When Appearance Changes Over Time

Hemorrhoids don’t stay the same size or color throughout a flare-up. A fresh external hemorrhoid might start as a small, flesh-toned bump and become more swollen and bluish over a day or two if blood pools inside it. During healing, swelling decreases gradually, the color lightens, and the lump softens. Most uncomplicated hemorrhoids resolve within one to two weeks with basic home care like warm baths, increased fiber, and avoiding prolonged straining.
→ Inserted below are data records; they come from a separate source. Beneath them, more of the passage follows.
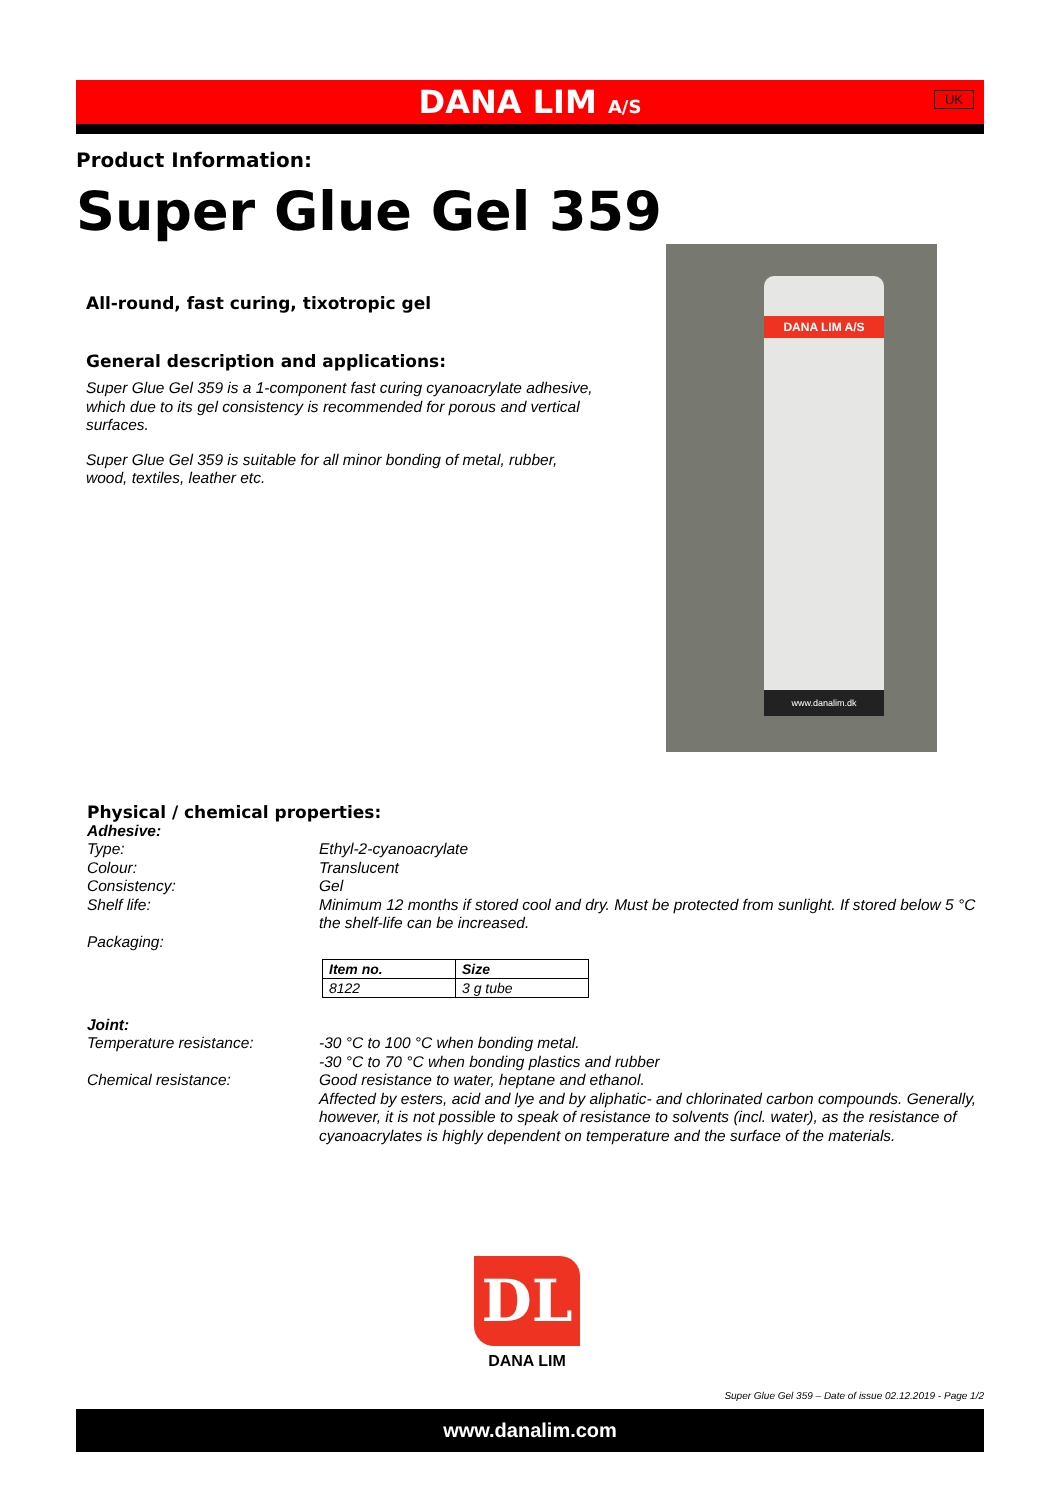DANA LIM A/S UK
Product Information:
Super Glue Gel 359
All-round, fast curing, tixotropic gel
General description and applications:
Super Glue Gel 359 is a 1-component fast curing cyanoacrylate adhesive, which due to its gel consistency is recommended for porous and vertical surfaces.
Super Glue Gel 359 is suitable for all minor bonding of metal, rubber, wood, textiles, leather etc.
DANA LIM A/S
www.danalim.dk
Physical / chemical properties:
Adhesive:
Type: Ethyl-2-cyanoacrylate
Colour: Translucent
Consistency: Gel
Shelf life: Minimum 12 months if stored cool and dry. Must be protected from sunlight. If stored below 5 °C the shelf-life can be increased.
Packaging:
| Item no. | Size |
| --- | --- |
| 8122 | 3 g tube |
Joint:
Temperature resistance: -30 °C to 100 °C when bonding metal.
-30 °C to 70 °C when bonding plastics and rubber
Chemical resistance: Good resistance to water, heptane and ethanol.
Affected by esters, acid and lye and by aliphatic- and chlorinated carbon compounds. Generally, however, it is not possible to speak of resistance to solvents (incl. water), as the resistance of cyanoacrylates is highly dependent on temperature and the surface of the materials.
DL
DANA LIM
Super Glue Gel 359 – Date of issue 02.12.2019 - Page 1/2
www.danalim.com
Thrombosed hemorrhoids follow a more dramatic visual timeline. The initial dark purple lump is at its worst in the first few days, then slowly fades as the body breaks down the clot. If the clot is very large or the pain is severe, a doctor can make a small incision to remove it, which brings near-immediate relief. After the clot resolves, the stretched skin may persist as a tag.

Hemorrhoids that keep growing, bleed heavily, or progress from one grade to the next over months may benefit from a procedural treatment. The visual progression from a small internal swelling to tissue that stays permanently outside the anus is a practical signal that the condition has advanced beyond what home measures can manage.